Stored data entries:
┏━━
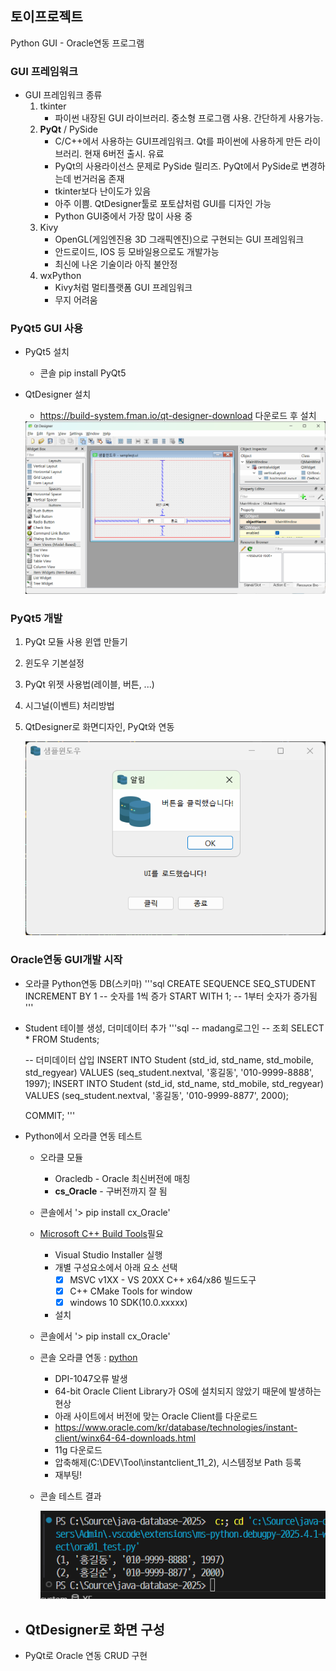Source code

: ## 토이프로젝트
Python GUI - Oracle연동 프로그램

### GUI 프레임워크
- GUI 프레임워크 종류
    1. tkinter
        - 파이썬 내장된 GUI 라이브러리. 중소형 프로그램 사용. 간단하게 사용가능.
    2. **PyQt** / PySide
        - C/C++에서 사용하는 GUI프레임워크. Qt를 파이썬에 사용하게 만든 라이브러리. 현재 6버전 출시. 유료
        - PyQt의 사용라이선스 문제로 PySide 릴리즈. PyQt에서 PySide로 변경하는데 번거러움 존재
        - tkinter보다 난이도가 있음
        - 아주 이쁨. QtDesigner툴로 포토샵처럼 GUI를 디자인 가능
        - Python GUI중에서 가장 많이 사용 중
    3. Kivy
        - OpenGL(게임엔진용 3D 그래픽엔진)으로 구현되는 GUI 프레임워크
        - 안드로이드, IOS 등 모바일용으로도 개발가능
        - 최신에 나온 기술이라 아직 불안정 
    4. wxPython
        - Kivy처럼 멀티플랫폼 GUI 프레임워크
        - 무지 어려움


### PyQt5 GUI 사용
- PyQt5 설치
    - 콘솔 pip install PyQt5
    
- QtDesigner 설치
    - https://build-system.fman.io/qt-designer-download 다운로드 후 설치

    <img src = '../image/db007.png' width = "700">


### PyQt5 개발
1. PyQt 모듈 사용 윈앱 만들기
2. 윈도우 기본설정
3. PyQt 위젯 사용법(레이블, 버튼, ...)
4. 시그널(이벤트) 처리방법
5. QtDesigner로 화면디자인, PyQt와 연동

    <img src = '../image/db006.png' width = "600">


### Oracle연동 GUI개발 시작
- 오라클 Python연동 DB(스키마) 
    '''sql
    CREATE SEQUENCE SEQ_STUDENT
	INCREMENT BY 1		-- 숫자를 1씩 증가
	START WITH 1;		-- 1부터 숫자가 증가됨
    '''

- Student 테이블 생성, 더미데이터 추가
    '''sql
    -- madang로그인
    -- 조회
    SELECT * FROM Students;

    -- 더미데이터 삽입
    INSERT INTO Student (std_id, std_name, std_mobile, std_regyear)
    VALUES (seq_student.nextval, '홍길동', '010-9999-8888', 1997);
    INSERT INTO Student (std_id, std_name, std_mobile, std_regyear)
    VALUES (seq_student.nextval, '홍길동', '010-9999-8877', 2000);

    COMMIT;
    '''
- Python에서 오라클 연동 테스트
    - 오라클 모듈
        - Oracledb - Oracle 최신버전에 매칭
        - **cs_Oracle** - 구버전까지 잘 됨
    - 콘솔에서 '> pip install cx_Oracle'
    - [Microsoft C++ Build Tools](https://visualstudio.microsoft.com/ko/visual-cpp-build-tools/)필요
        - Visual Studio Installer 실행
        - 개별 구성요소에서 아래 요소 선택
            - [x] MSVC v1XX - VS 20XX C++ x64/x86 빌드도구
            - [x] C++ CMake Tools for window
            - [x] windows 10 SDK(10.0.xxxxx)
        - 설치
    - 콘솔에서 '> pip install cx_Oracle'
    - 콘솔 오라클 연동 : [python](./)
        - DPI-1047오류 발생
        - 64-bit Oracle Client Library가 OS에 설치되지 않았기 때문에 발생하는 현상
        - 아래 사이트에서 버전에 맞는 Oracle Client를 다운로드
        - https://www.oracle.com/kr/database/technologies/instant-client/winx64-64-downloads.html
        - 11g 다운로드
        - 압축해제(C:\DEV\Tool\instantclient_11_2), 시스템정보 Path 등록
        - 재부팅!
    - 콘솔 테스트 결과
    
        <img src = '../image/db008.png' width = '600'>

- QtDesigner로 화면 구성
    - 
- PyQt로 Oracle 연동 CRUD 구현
┗━━
┏━━
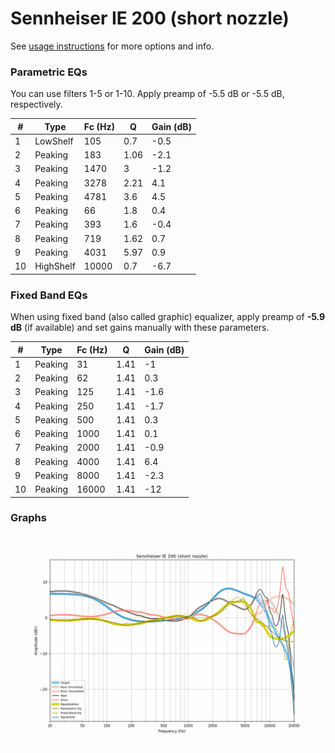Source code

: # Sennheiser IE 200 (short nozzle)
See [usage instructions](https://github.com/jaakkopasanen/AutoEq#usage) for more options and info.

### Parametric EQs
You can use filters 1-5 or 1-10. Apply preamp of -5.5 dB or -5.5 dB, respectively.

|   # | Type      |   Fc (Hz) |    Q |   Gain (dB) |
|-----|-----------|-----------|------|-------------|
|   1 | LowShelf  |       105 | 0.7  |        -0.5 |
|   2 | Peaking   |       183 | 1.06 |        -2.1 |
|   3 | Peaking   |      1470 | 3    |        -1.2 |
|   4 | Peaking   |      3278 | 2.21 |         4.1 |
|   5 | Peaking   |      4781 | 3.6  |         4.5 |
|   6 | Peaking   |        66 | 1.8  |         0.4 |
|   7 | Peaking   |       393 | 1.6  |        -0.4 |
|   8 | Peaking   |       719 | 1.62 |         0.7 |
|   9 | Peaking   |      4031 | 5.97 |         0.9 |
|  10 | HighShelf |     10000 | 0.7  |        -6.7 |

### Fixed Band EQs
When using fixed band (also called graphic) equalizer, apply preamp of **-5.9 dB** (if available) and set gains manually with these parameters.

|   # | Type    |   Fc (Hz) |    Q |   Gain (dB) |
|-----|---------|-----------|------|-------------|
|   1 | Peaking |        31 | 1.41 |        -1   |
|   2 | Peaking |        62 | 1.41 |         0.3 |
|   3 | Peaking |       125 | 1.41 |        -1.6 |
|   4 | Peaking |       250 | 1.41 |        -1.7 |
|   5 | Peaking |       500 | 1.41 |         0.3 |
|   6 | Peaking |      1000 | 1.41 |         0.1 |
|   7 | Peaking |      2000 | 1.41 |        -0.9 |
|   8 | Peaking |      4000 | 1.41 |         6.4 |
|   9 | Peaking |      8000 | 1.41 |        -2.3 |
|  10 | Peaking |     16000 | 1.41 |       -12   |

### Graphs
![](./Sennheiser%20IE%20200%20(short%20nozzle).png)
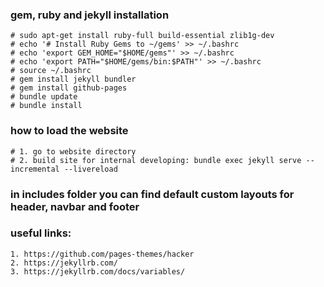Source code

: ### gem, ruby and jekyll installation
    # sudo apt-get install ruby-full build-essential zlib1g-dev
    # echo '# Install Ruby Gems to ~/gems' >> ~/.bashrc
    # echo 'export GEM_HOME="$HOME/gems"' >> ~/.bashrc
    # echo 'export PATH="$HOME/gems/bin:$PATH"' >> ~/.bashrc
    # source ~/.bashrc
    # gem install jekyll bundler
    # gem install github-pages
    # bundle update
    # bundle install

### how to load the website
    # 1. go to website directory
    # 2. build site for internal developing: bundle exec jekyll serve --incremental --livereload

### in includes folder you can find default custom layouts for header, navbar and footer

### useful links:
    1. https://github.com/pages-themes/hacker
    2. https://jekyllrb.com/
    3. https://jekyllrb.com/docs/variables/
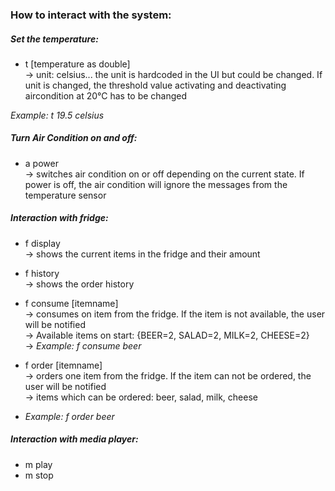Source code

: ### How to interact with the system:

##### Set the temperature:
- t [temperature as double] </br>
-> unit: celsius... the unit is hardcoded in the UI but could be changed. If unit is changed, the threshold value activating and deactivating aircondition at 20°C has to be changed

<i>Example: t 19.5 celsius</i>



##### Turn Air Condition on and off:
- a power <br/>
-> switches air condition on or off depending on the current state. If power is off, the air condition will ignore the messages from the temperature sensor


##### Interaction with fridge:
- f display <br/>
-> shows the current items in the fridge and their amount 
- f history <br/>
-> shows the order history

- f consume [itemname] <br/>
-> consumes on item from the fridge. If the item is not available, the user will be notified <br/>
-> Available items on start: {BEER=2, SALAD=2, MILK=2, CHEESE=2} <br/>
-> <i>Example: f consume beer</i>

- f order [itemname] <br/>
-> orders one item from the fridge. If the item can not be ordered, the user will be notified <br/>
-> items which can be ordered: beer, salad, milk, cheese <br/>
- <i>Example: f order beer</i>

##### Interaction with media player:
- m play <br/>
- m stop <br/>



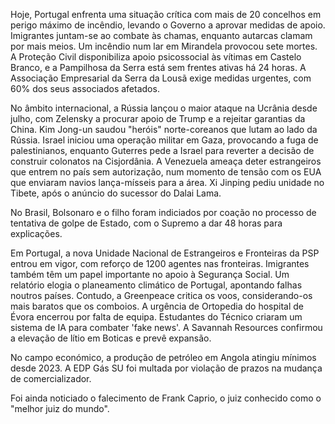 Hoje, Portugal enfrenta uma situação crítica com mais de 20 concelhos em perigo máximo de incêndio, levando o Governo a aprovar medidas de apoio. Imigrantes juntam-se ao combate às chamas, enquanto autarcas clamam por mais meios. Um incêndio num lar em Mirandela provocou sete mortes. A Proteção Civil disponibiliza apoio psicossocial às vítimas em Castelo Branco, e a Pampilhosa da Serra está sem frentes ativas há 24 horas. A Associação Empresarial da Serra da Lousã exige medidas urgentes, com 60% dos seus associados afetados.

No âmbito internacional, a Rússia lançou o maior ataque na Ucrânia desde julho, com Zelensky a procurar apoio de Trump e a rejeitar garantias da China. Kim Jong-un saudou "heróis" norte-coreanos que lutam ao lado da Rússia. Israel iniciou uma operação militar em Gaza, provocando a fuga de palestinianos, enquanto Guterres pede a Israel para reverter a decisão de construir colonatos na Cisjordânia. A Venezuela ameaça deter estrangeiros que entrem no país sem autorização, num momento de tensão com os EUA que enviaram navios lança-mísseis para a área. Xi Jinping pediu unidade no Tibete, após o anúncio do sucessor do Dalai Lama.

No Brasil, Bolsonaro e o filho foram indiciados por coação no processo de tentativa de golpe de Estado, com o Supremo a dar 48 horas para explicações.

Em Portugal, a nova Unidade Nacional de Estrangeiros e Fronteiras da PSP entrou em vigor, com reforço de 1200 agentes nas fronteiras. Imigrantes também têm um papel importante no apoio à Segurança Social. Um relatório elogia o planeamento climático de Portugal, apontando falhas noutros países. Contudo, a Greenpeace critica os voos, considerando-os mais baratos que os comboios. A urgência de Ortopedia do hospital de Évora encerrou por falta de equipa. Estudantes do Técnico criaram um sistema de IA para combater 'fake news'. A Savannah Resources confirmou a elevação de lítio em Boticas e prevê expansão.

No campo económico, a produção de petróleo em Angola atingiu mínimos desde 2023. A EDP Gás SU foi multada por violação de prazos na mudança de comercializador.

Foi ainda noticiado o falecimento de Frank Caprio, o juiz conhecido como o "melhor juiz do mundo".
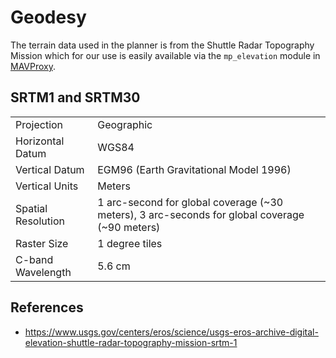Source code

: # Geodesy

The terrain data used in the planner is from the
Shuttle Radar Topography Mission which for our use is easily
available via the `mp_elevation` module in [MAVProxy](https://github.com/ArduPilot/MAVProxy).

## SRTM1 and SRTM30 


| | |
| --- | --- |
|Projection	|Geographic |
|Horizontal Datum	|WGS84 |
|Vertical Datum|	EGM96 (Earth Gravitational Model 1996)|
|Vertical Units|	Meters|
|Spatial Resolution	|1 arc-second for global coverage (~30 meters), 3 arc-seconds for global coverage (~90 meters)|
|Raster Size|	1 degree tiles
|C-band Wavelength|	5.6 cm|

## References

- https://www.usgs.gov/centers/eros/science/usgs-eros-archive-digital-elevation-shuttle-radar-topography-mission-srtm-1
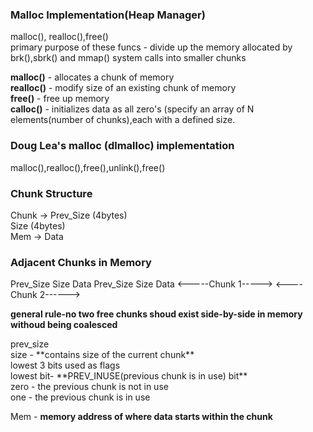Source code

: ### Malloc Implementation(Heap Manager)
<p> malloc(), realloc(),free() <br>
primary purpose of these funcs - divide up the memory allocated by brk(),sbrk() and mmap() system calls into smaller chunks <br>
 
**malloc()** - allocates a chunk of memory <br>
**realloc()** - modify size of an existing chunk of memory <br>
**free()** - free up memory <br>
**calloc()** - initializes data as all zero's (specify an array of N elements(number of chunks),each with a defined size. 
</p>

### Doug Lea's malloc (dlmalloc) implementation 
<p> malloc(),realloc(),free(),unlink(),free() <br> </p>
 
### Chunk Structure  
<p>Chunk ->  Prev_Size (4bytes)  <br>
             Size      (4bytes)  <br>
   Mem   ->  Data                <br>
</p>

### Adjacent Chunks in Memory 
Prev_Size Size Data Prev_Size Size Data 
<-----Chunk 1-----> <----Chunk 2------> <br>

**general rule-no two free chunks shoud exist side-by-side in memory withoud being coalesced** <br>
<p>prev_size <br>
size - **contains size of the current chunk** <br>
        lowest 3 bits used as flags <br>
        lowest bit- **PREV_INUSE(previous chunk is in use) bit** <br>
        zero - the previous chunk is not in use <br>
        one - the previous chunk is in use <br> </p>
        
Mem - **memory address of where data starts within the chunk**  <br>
┗━━
┏━━
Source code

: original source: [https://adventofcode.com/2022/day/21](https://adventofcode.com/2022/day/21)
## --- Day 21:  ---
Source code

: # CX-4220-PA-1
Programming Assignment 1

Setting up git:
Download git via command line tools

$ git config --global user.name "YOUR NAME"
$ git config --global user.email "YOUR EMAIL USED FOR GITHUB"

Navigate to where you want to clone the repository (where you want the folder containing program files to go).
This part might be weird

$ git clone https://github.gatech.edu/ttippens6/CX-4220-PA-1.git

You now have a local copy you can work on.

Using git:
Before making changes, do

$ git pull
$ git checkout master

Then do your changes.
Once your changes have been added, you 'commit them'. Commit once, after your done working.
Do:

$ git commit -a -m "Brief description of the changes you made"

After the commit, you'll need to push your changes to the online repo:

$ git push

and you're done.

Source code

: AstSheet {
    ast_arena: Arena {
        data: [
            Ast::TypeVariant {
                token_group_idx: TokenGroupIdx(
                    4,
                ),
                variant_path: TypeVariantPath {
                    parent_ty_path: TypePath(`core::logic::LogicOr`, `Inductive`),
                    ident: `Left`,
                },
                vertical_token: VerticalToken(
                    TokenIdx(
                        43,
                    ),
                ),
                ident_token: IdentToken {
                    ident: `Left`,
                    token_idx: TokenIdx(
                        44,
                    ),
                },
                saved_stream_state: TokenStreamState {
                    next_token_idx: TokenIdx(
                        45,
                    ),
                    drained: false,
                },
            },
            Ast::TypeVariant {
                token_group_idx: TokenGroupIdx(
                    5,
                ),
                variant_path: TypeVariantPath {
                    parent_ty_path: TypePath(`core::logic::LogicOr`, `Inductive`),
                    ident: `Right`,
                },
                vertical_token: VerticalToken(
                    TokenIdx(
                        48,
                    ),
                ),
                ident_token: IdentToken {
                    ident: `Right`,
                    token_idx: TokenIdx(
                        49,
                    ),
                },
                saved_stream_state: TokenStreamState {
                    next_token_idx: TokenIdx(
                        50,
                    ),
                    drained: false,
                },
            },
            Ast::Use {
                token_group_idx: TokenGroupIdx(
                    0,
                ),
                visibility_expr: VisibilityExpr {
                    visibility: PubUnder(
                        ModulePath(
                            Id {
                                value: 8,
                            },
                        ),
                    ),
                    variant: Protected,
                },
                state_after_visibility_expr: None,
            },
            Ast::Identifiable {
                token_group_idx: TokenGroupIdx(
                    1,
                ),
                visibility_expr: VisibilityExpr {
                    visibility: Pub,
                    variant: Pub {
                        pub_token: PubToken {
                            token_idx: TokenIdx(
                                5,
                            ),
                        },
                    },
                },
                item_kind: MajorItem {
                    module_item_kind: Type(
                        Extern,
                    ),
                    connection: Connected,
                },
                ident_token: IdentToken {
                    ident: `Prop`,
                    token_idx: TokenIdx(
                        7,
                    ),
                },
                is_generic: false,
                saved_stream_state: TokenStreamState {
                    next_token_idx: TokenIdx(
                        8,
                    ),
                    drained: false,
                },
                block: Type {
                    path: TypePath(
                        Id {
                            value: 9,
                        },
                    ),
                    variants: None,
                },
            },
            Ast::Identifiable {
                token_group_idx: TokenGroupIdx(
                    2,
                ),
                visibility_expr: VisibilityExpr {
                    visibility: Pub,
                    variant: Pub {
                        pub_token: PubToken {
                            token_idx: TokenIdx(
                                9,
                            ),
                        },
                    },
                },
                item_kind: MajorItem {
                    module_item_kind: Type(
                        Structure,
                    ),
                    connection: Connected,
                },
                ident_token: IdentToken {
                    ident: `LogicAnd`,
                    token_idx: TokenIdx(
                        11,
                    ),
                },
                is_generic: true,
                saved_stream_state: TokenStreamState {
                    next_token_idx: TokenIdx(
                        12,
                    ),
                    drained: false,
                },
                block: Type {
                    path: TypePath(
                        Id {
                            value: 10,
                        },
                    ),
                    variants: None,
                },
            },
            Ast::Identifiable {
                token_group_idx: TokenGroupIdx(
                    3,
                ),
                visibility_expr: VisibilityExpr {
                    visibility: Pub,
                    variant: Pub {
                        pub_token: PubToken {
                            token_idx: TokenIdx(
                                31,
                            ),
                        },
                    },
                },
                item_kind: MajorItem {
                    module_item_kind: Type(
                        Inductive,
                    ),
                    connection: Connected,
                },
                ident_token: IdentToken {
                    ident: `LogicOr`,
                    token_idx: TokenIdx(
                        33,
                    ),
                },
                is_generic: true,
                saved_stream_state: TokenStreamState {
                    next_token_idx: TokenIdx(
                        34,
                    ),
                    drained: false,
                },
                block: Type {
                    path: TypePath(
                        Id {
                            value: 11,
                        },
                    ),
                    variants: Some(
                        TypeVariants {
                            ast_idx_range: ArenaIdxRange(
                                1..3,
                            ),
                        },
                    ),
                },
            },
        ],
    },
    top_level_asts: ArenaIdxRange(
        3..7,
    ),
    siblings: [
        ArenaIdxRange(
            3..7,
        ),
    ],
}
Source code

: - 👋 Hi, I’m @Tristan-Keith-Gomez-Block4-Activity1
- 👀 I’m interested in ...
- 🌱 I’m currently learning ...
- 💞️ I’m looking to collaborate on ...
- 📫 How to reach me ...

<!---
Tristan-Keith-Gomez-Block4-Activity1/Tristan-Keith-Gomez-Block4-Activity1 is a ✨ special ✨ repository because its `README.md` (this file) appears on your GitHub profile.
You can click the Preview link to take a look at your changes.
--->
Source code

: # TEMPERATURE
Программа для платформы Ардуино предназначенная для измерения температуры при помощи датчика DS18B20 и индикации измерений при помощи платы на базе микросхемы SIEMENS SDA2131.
┗━━
_TASK PROMPT_. Where does the string "nextval" appear in the records above? Return every line that holds it.

_EXERCISE RESULT_.
    VALUES (seq_student.nextval, '홍길동', '010-9999-8888', 1997);
    VALUES (seq_student.nextval, '홍길동', '010-9999-8877', 2000);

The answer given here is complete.